## Task goal
For the records below, print the lines from the line with "58: (450, 269, 0.93)" through the line with "80: (412, 151, 0.77)" exactly as written; include both end lines and exclude the rest.
Input material START
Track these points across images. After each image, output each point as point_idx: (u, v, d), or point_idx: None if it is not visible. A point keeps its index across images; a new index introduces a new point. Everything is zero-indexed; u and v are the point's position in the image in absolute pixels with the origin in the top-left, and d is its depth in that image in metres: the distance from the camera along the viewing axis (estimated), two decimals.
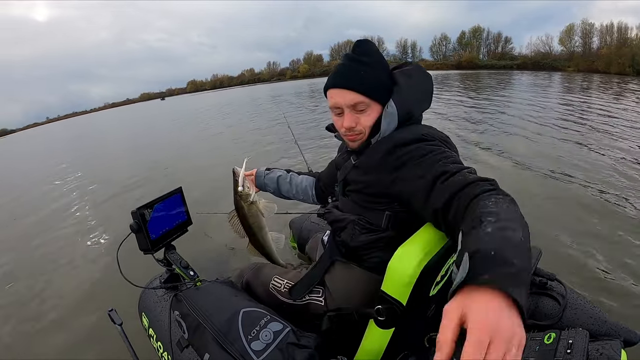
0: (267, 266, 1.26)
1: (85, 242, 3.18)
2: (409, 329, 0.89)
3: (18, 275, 2.76)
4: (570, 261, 2.08)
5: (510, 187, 2.22)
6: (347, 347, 0.93)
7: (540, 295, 0.97)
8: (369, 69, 0.85)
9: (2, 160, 13.83)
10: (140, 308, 1.22)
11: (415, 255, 0.73)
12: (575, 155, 4.19)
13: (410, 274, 0.71)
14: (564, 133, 5.42)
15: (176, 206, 1.22)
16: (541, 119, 6.65)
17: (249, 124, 9.90)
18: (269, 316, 0.93)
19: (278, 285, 1.13)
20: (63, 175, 6.59)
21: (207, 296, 1.02)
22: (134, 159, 7.49)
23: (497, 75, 21.50)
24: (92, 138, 15.32)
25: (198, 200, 3.42)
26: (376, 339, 0.84)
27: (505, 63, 42.28)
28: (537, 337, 0.80)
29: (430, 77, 0.92)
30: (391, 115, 0.84)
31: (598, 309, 0.91)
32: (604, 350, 0.70)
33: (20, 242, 3.48)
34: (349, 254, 0.96)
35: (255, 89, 47.12)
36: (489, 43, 58.56)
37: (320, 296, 1.02)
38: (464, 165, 0.73)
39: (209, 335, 0.89)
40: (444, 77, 23.25)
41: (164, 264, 1.20)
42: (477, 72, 29.10)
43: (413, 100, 0.87)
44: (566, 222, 2.54)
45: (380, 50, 0.92)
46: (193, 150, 7.34)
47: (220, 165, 4.78)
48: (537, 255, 1.03)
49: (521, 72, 27.22)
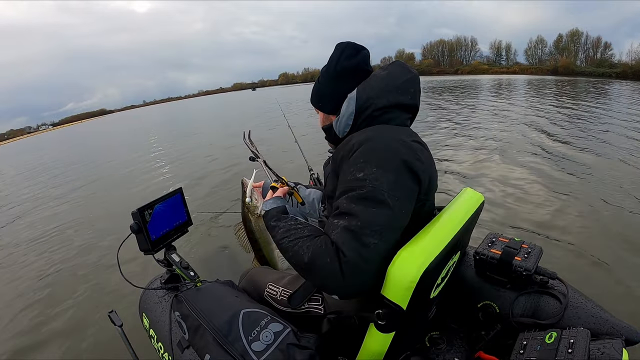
0: (259, 272, 1.25)
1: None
2: (409, 331, 0.88)
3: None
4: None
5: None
6: (347, 348, 0.93)
7: (541, 294, 0.97)
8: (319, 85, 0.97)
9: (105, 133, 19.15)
10: (140, 309, 1.22)
11: (416, 259, 0.71)
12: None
13: (411, 279, 0.70)
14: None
15: (176, 207, 1.22)
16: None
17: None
18: (269, 317, 0.93)
19: (274, 293, 1.11)
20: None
21: (208, 297, 1.01)
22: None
23: (596, 83, 19.52)
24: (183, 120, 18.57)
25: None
26: (377, 343, 0.83)
27: (603, 71, 38.52)
28: (539, 337, 0.80)
29: (406, 71, 0.88)
30: (350, 99, 0.87)
31: (600, 307, 0.90)
32: (605, 349, 0.69)
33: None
34: None
35: None
36: (587, 48, 53.00)
37: (320, 304, 1.01)
38: (357, 232, 0.69)
39: (210, 336, 0.89)
40: (540, 82, 21.73)
41: (164, 264, 1.20)
42: (574, 78, 27.14)
43: (377, 88, 0.85)
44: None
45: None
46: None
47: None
48: (538, 253, 1.03)
49: (620, 81, 24.33)
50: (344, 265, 0.67)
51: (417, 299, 0.74)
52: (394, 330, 0.79)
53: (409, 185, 0.75)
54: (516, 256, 1.00)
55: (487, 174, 3.89)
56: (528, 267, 0.97)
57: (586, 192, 3.20)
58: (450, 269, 0.93)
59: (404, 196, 0.73)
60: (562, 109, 8.78)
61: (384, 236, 0.69)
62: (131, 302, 1.28)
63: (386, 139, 0.77)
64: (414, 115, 0.93)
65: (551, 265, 1.02)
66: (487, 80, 28.79)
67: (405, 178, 0.74)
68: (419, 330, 0.97)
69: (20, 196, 6.00)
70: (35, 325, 2.08)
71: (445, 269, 0.87)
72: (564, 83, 20.84)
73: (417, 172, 0.75)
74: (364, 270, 0.68)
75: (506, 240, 1.09)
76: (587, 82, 21.46)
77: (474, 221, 1.01)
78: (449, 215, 0.89)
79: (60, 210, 4.62)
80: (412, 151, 0.77)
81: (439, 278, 0.85)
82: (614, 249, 2.24)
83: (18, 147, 28.67)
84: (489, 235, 1.14)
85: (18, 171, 9.99)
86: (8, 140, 76.97)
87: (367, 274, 0.69)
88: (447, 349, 1.03)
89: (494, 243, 1.08)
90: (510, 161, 4.32)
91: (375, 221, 0.69)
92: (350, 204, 0.71)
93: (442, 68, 69.59)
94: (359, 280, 0.69)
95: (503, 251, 1.02)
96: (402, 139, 0.78)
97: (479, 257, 1.05)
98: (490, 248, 1.06)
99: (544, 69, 49.54)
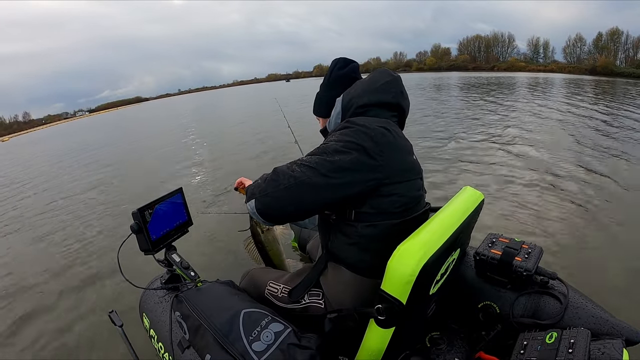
0: (260, 272, 1.26)
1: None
2: (409, 327, 0.88)
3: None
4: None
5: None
6: (348, 347, 0.93)
7: (541, 294, 0.97)
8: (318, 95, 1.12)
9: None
10: (141, 309, 1.22)
11: (415, 254, 0.73)
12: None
13: (410, 273, 0.71)
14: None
15: (177, 206, 1.22)
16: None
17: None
18: (270, 317, 0.93)
19: (274, 291, 1.13)
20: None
21: (208, 297, 1.02)
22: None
23: (636, 85, 18.79)
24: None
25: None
26: (377, 339, 0.83)
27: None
28: (539, 337, 0.80)
29: (387, 75, 0.99)
30: (338, 101, 1.01)
31: (600, 307, 0.91)
32: (605, 349, 0.69)
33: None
34: (334, 256, 0.97)
35: None
36: (627, 48, 50.79)
37: (320, 299, 1.02)
38: (299, 160, 0.87)
39: (210, 336, 0.89)
40: (576, 82, 20.85)
41: (164, 264, 1.20)
42: (613, 79, 25.76)
43: (360, 89, 0.98)
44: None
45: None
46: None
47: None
48: (538, 254, 1.03)
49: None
50: (270, 174, 0.88)
51: (416, 294, 0.75)
52: (393, 326, 0.80)
53: (355, 156, 0.82)
54: (516, 256, 1.00)
55: (493, 173, 3.89)
56: (528, 267, 0.97)
57: (587, 192, 3.20)
58: (450, 266, 0.93)
59: (346, 159, 0.82)
60: (595, 112, 8.19)
61: (307, 170, 0.82)
62: (131, 302, 1.28)
63: (356, 122, 0.89)
64: (400, 116, 1.01)
65: (551, 266, 1.02)
66: (523, 78, 27.61)
67: (353, 148, 0.83)
68: (418, 327, 0.98)
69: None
70: (36, 325, 2.08)
71: (445, 266, 0.88)
72: (602, 83, 19.83)
73: (367, 149, 0.83)
74: (279, 184, 0.84)
75: (506, 241, 1.09)
76: (626, 83, 20.46)
77: (474, 219, 1.01)
78: (448, 212, 0.90)
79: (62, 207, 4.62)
80: (374, 132, 0.86)
81: (438, 274, 0.86)
82: (614, 249, 2.24)
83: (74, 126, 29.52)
84: (489, 235, 1.14)
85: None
86: (45, 125, 76.70)
87: (280, 187, 0.83)
88: (448, 349, 1.03)
89: (494, 243, 1.08)
90: (519, 161, 4.30)
91: (308, 160, 0.85)
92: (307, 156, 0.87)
93: (477, 64, 67.89)
94: (272, 188, 0.84)
95: (503, 251, 1.03)
96: (369, 123, 0.88)
97: (479, 257, 1.05)
98: (490, 248, 1.06)
99: (582, 68, 47.69)
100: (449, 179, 3.81)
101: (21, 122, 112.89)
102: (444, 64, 75.20)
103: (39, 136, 28.74)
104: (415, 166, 0.95)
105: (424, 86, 20.33)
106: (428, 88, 18.94)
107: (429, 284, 0.83)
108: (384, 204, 0.86)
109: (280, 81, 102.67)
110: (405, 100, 1.01)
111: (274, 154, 5.76)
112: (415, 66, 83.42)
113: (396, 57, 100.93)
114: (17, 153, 14.98)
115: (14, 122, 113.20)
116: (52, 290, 2.46)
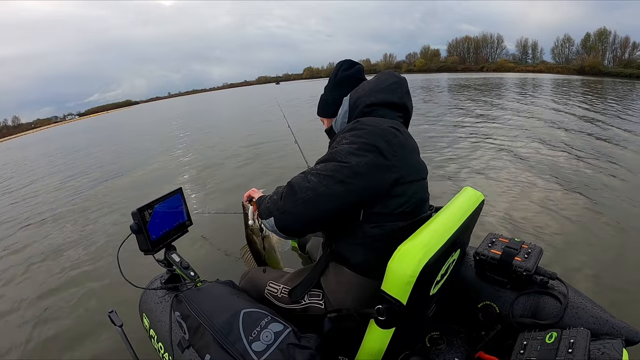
0: (259, 272, 1.26)
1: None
2: (409, 328, 0.88)
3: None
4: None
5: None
6: (348, 347, 0.93)
7: (541, 294, 0.97)
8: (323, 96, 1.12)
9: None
10: (140, 309, 1.22)
11: (415, 254, 0.73)
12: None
13: (411, 273, 0.71)
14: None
15: (176, 206, 1.22)
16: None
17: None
18: (269, 317, 0.93)
19: (274, 291, 1.14)
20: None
21: (208, 297, 1.02)
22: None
23: (624, 84, 18.35)
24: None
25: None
26: (377, 339, 0.83)
27: (631, 71, 36.92)
28: (539, 337, 0.80)
29: (393, 76, 1.01)
30: (345, 100, 1.01)
31: (600, 307, 0.91)
32: (605, 349, 0.69)
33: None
34: (338, 256, 0.96)
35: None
36: (615, 48, 51.44)
37: (320, 299, 1.02)
38: (314, 169, 0.86)
39: (210, 336, 0.89)
40: (564, 82, 20.97)
41: (164, 264, 1.20)
42: (600, 79, 26.14)
43: (367, 89, 0.98)
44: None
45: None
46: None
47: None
48: (538, 254, 1.03)
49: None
50: (285, 188, 0.87)
51: (417, 295, 0.75)
52: (394, 326, 0.80)
53: (371, 158, 0.82)
54: (516, 256, 1.00)
55: (492, 173, 3.88)
56: (528, 267, 0.97)
57: (587, 192, 3.20)
58: (450, 266, 0.93)
59: (362, 162, 0.81)
60: (584, 110, 8.34)
61: (324, 179, 0.81)
62: (131, 302, 1.28)
63: (366, 122, 0.89)
64: (405, 116, 1.02)
65: (551, 266, 1.02)
66: (512, 78, 27.85)
67: (368, 149, 0.82)
68: (418, 328, 0.98)
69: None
70: (35, 325, 2.07)
71: (445, 266, 0.88)
72: (593, 83, 20.02)
73: (381, 149, 0.83)
74: (297, 198, 0.83)
75: (506, 241, 1.09)
76: (613, 82, 20.56)
77: (474, 219, 1.01)
78: (448, 212, 0.90)
79: (63, 205, 4.62)
80: (385, 132, 0.86)
81: (439, 275, 0.86)
82: (615, 249, 2.24)
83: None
84: (489, 235, 1.14)
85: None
86: (34, 130, 76.12)
87: (298, 201, 0.83)
88: (447, 349, 1.03)
89: (494, 243, 1.08)
90: (518, 161, 4.30)
91: (323, 168, 0.84)
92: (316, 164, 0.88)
93: (467, 65, 68.52)
94: (291, 203, 0.84)
95: (503, 251, 1.03)
96: (380, 124, 0.88)
97: (479, 257, 1.05)
98: (490, 248, 1.06)
99: (571, 69, 48.50)
100: (449, 179, 3.81)
101: (10, 127, 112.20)
102: (434, 66, 76.01)
103: (30, 140, 28.23)
104: (423, 166, 0.97)
105: (413, 87, 20.34)
106: (417, 89, 19.01)
107: (429, 285, 0.82)
108: (395, 204, 0.86)
109: (270, 84, 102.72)
110: (410, 101, 1.02)
111: (274, 154, 5.77)
112: (405, 67, 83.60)
113: (386, 58, 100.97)
114: (12, 155, 14.93)
115: (3, 127, 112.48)
116: (51, 289, 2.46)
Input material END
## Reply
58: (450, 269, 0.93)
59: (404, 196, 0.73)
60: (562, 109, 8.78)
61: (384, 236, 0.69)
62: (131, 302, 1.28)
63: (386, 139, 0.77)
64: (414, 115, 0.93)
65: (551, 265, 1.02)
66: (487, 80, 28.79)
67: (405, 178, 0.74)
68: (419, 330, 0.97)
69: (20, 196, 6.00)
70: (35, 325, 2.08)
71: (445, 269, 0.87)
72: (564, 83, 20.84)
73: (417, 172, 0.75)
74: (364, 270, 0.68)
75: (506, 240, 1.09)
76: (587, 82, 21.46)
77: (474, 221, 1.01)
78: (449, 215, 0.89)
79: (60, 210, 4.62)
80: (412, 151, 0.77)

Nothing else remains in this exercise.